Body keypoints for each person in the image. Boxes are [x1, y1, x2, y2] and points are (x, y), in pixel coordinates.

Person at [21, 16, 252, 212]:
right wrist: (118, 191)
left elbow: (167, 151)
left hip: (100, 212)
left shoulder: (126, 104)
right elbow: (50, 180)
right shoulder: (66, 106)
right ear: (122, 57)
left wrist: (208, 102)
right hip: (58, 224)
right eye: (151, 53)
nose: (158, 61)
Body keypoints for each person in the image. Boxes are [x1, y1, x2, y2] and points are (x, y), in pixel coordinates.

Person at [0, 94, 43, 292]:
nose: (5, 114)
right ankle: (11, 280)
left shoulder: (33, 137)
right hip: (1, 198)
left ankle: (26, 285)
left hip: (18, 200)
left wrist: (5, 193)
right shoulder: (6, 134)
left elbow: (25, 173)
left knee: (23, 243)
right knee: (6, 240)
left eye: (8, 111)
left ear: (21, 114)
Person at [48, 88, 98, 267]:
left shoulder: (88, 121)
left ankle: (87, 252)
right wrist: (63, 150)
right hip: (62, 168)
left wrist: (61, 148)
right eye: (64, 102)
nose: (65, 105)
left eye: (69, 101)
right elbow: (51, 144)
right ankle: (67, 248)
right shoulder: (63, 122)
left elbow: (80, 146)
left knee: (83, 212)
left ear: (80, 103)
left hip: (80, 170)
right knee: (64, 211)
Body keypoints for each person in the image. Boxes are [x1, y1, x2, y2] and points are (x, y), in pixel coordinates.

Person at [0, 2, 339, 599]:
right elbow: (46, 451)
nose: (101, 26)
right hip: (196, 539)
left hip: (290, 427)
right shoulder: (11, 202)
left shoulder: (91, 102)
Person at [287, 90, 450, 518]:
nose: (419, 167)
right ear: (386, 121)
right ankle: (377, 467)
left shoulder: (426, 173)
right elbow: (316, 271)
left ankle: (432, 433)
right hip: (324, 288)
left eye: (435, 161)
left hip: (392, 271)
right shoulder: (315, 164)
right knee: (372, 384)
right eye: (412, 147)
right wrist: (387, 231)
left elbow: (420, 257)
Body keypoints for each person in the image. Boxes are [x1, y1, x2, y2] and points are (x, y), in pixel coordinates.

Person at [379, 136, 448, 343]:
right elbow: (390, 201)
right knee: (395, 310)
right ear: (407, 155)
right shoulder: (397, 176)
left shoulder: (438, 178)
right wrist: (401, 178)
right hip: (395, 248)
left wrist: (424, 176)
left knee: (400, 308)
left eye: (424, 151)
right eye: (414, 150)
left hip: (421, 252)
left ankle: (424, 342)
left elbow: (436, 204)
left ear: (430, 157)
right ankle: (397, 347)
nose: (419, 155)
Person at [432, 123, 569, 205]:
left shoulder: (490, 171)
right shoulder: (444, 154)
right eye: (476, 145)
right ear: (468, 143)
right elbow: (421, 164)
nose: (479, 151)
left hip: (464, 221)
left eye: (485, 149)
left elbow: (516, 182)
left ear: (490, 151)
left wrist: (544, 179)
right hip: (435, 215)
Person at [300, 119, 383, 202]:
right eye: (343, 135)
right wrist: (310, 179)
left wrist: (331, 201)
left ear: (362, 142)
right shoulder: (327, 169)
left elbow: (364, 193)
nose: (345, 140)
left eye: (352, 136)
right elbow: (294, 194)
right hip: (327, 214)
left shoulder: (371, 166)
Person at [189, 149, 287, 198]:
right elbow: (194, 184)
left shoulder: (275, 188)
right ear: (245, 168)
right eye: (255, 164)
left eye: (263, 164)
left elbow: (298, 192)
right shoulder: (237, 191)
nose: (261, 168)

^^^^

When you reach the line with "right knee: (395, 310)" in the records above, start writing out lines exactly, and stop once the line with "right shoulder: (327, 169)" has been written; include nothing else.

Task response =
right knee: (395, 310)
right ear: (407, 155)
right shoulder: (397, 176)
left shoulder: (438, 178)
right wrist: (401, 178)
right hip: (395, 248)
left wrist: (424, 176)
left knee: (400, 308)
left eye: (424, 151)
right eye: (414, 150)
left hip: (421, 252)
left ankle: (424, 342)
left elbow: (436, 204)
left ear: (430, 157)
right ankle: (397, 347)
nose: (419, 155)
Person at [432, 123, 569, 205]:
left shoulder: (490, 171)
right shoulder: (444, 154)
right eye: (476, 145)
right ear: (468, 143)
right elbow: (421, 164)
nose: (479, 151)
left hip: (464, 221)
left eye: (485, 149)
left elbow: (516, 182)
left ear: (490, 151)
left wrist: (544, 179)
right hip: (435, 215)
Person at [300, 119, 383, 202]:
right eye: (343, 135)
right wrist: (310, 179)
left wrist: (331, 201)
left ear: (362, 142)
right shoulder: (327, 169)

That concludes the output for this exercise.